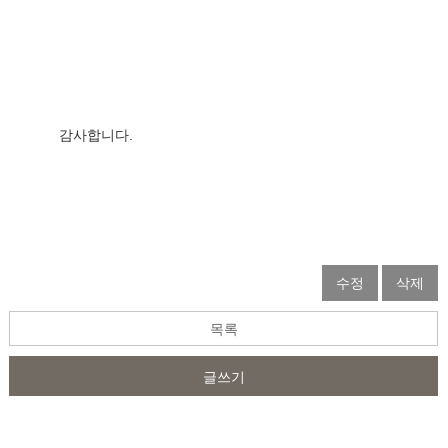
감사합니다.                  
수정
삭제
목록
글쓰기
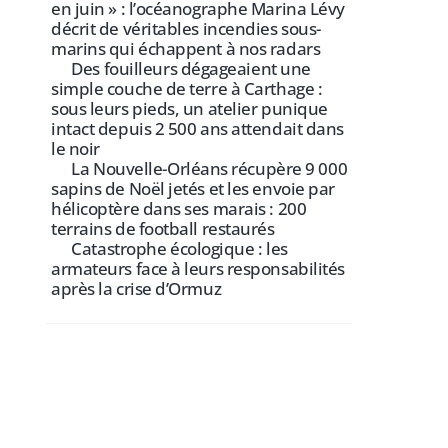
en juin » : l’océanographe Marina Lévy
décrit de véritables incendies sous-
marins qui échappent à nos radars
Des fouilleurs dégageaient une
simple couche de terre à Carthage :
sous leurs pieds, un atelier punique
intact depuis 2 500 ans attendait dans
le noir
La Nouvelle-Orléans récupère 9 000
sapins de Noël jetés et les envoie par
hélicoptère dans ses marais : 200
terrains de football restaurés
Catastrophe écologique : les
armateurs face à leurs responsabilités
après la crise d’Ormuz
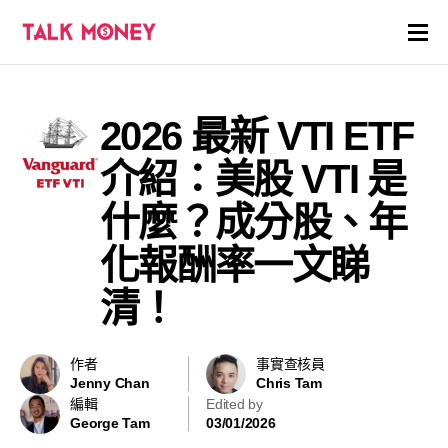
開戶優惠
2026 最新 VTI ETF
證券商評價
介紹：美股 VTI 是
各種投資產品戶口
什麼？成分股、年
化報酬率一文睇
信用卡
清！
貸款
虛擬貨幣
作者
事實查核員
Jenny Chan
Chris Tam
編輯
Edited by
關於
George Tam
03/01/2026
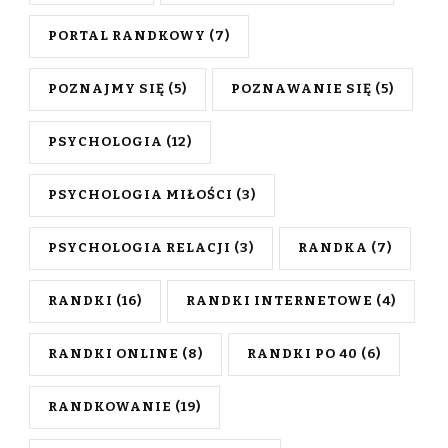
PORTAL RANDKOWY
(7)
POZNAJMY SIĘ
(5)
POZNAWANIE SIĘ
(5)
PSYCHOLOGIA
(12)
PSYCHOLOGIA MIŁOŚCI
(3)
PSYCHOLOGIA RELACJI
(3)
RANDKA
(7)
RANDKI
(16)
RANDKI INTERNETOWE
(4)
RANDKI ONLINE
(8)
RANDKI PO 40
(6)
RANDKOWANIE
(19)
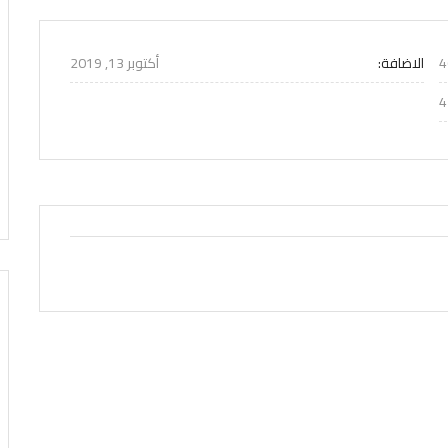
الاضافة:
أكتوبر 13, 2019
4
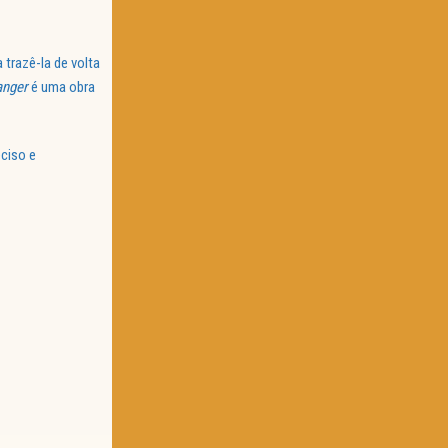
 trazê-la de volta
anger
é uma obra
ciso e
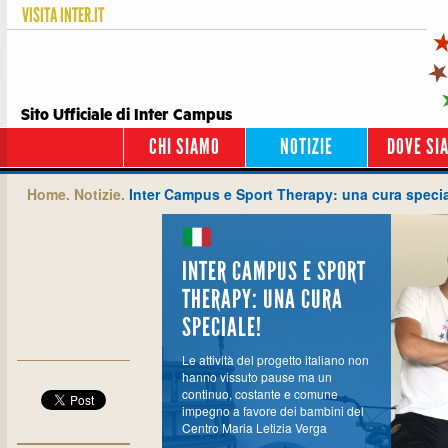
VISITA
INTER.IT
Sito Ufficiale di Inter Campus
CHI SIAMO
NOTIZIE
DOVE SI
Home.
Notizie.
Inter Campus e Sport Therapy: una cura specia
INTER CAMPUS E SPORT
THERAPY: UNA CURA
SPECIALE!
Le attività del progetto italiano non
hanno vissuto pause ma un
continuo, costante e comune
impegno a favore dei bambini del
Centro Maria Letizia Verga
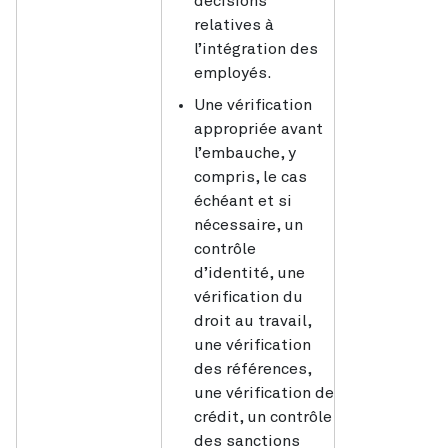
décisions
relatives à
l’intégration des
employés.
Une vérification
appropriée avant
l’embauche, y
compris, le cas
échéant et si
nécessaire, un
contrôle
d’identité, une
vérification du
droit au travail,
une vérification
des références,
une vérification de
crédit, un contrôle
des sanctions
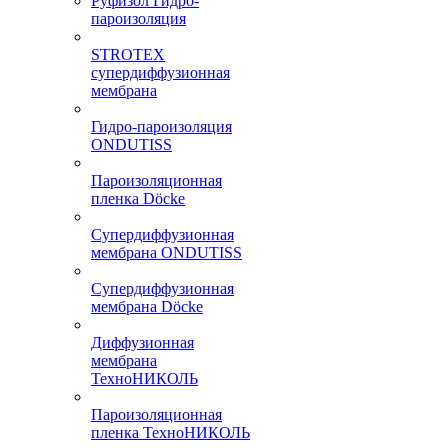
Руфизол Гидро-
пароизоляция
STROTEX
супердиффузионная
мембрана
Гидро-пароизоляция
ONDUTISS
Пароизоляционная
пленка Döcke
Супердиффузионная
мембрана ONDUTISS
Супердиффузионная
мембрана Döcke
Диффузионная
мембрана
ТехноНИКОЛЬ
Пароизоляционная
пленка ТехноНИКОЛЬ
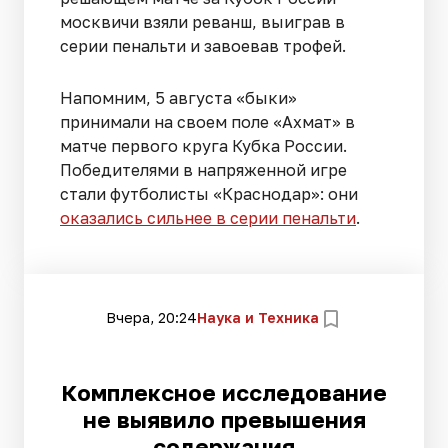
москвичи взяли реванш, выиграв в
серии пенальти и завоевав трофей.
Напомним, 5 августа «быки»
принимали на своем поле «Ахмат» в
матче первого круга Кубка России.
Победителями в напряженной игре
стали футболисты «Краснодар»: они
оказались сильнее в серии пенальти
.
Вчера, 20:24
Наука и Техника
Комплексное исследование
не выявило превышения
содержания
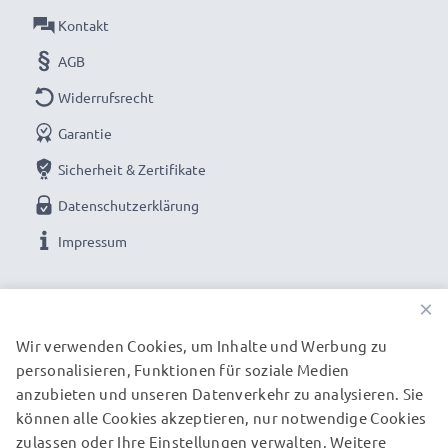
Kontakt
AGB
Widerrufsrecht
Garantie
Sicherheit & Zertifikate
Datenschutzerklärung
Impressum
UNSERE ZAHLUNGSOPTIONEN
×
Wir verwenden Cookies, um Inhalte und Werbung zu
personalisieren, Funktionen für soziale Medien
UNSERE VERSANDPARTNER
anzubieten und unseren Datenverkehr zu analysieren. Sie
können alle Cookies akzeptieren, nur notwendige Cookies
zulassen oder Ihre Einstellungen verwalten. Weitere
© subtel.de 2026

.....

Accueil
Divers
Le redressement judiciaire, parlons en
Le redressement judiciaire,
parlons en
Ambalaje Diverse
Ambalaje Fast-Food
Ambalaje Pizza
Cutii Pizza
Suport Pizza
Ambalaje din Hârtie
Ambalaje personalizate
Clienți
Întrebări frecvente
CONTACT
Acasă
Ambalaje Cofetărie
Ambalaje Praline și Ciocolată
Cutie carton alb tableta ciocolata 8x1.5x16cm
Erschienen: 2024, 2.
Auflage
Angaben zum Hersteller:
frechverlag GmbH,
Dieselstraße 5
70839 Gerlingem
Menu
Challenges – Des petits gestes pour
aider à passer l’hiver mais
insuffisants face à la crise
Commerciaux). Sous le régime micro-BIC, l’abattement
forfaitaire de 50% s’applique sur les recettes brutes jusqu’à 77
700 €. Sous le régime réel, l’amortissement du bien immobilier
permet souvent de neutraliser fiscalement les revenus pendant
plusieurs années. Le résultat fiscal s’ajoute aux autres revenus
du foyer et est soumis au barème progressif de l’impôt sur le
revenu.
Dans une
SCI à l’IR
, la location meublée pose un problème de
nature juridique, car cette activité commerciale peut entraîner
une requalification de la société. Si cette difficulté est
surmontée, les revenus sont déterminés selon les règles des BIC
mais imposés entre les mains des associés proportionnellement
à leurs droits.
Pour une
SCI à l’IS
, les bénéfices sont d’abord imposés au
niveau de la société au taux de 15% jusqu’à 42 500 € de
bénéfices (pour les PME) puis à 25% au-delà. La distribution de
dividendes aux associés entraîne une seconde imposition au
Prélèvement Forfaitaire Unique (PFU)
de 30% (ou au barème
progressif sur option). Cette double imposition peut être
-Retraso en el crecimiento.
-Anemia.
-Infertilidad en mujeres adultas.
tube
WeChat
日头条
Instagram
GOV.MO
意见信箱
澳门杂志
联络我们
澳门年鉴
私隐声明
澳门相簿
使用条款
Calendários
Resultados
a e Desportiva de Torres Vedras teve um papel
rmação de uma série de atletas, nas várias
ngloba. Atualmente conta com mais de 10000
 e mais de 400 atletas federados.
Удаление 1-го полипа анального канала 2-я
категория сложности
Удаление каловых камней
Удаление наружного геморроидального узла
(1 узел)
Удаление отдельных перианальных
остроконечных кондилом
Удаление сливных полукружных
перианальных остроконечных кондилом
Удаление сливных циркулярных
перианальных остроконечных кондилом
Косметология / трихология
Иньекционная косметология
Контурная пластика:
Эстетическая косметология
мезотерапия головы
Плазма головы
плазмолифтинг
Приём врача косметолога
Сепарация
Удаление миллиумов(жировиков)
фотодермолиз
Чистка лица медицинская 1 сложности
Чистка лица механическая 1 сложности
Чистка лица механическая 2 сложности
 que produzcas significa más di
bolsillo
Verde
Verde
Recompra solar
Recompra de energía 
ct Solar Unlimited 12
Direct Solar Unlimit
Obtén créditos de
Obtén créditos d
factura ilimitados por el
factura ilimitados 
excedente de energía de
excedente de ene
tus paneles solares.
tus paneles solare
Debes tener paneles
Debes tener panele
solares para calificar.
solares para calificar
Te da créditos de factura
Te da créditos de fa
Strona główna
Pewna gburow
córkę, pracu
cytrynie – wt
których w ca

.....

Exercise:
Only the count is needed: the number of lines in the data that include the word "barème".

Answer to the problem:
2